Pandangan umum masyarakat terhadap penyebab tawuran pelajar sering dituduhkan, pelajar yang berkelahi berasal dari Sekolah Kejuruan, berasal dari keluarga dengan ekonomi yang lemah. Data di Jakarta tidak mendukung hal ini. Dari 275 sekolah yang sering terlibat perkelahian, 77 di antaranya adalah Sekolah Menengah Umum. Begitu juga dari tingkat ekonominya, yang menunjukkan ada sebagian pelajar yang sering berkelahi berasal dari keluarga mampu secara ekonomi. Tuduhan lain juga sering dialamatkan ke sekolah yang dirasa kurang memberikan pendidikan agama dan moral yang baik. Begitu juga pada keluarga yang dikatakan kurang harmonis dan sering tidak berada di rumah.
Padahal penyebab perkelahian pelajar tidaklah sesederhana itu. Terutama di kota besar, masalahnya sedemikian kompleks, meliputi faktor sosiologis, budaya, psikologis, juga kebijakan pendidikan dalam arti luas (kurikulum yang padat misalnya), serta kebijakan publik lainnya seperti angkutan umum dan tata kota.

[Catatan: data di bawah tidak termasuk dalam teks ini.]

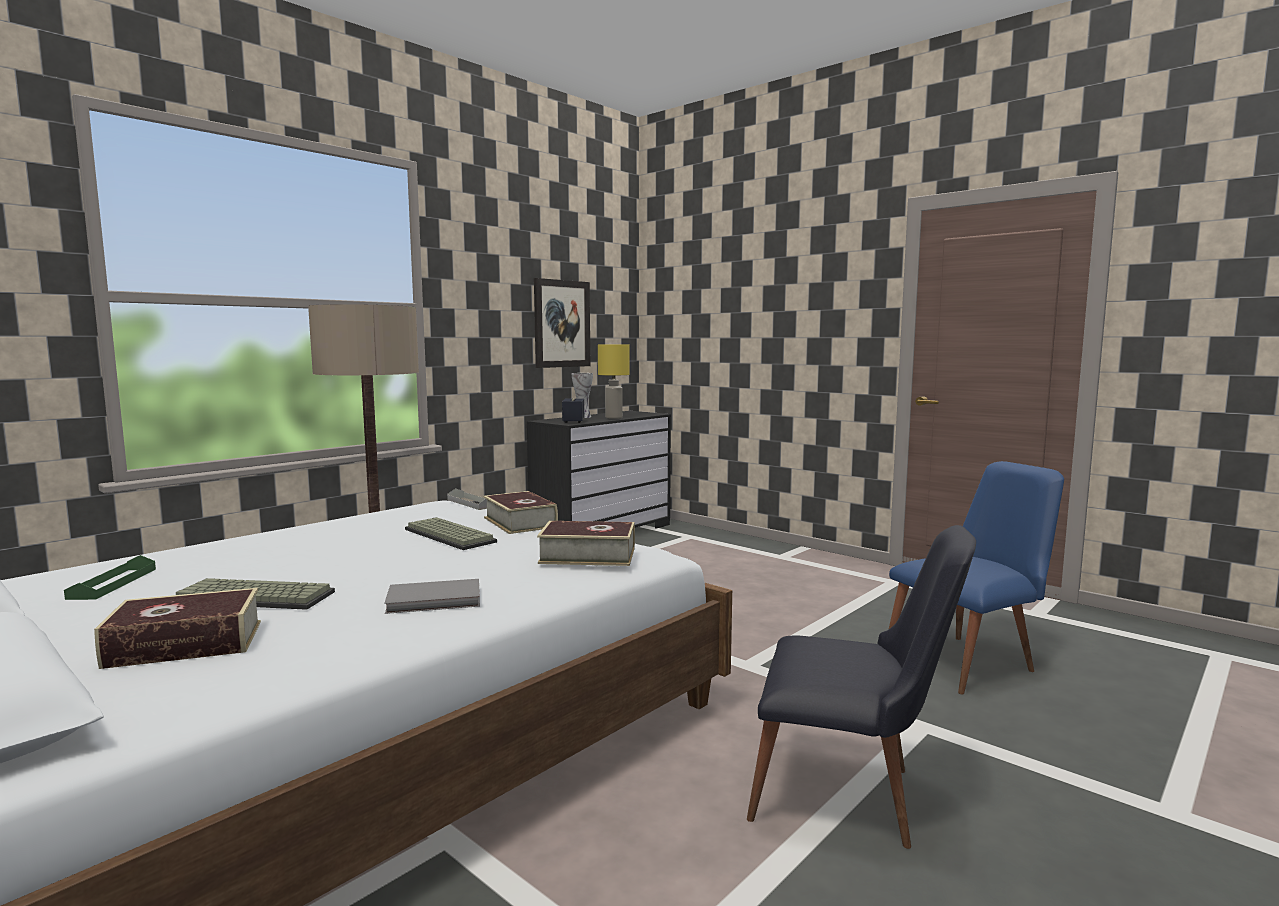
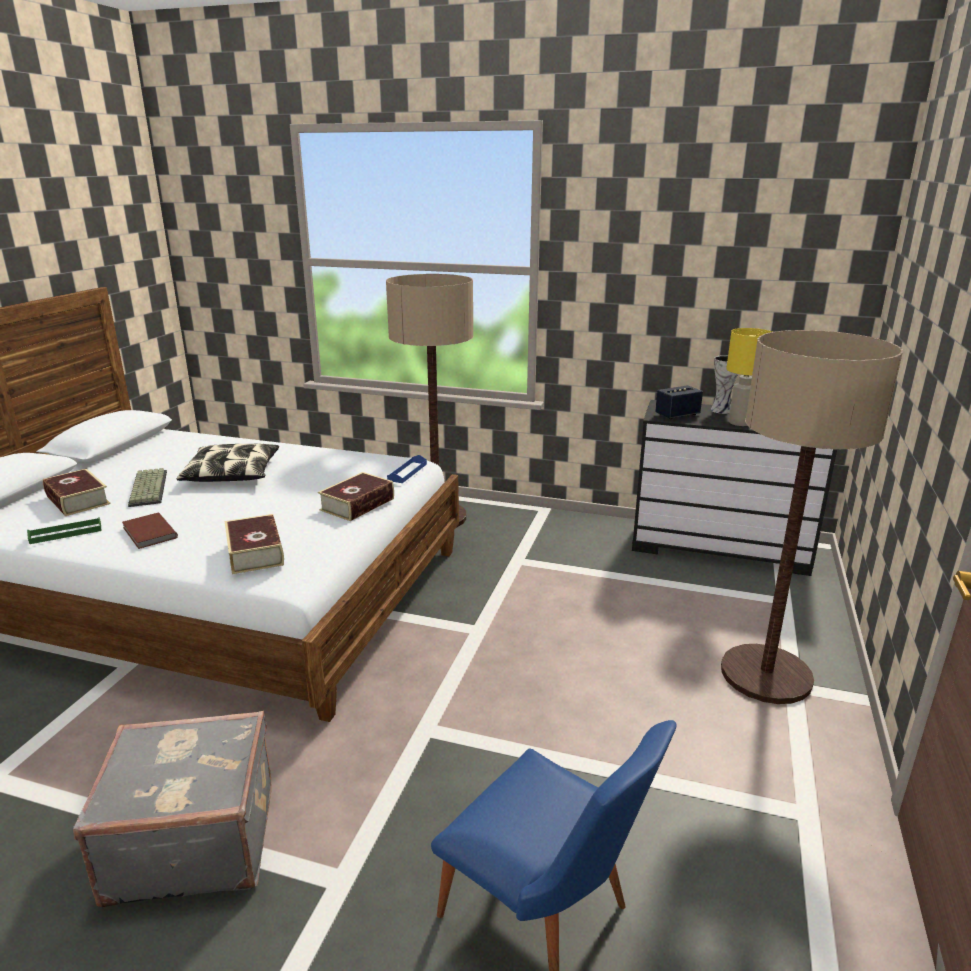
camera: 65 degrees right, 15 degrees up
(113, 583) = (172, 452): green tray -> green tray (66, 533)
(305, 558) = (232, 474): none -> pillow
(435, 600) = (148, 533): grey book -> brown book
(447, 536) = (301, 493): keyboard -> none
(471, 503) = (407, 472): grey tray -> blue tray
(561, 324) = (726, 293): picture -> none
(765, 559) = (766, 675): none -> floor lamp
(850, 798) = (193, 840): black chair -> grey suitcase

C.    Penyebab Perkelahian/Tawuran Pelajar
Secara psikologis, perkelahian yang melibatkan pelajar usia remaja digolongkan sebagai salah satu bentuk kenakalan remaja (juvenile deliquency). Kenakalan remaja, dalam hal perkelahian, dapat digolongkan ke dalam 2 jenis delikuensi yaitu:
1.      Delikuensi situasional, perkelahian terjadi karena adanya situasi yang “mengharuskan” mereka untuk berkelahi. Keharusan itu biasanya muncul akibat adanya kebutuhan untuk memecahkan masalah secara cepat.
2.      Delikuensi sistematik, para remaja yang terlibat perkelahian itu berada di dalam suatu organisasi tertentu atau geng. Di sini ada aturan, norma dan kebiasaan tertentu yang harus diikuti angotanya, termasuk berkelahi. Sebagai anggota, mereka bangga kalau dapat melakukan apa yang diharapkan oleh kelompoknya.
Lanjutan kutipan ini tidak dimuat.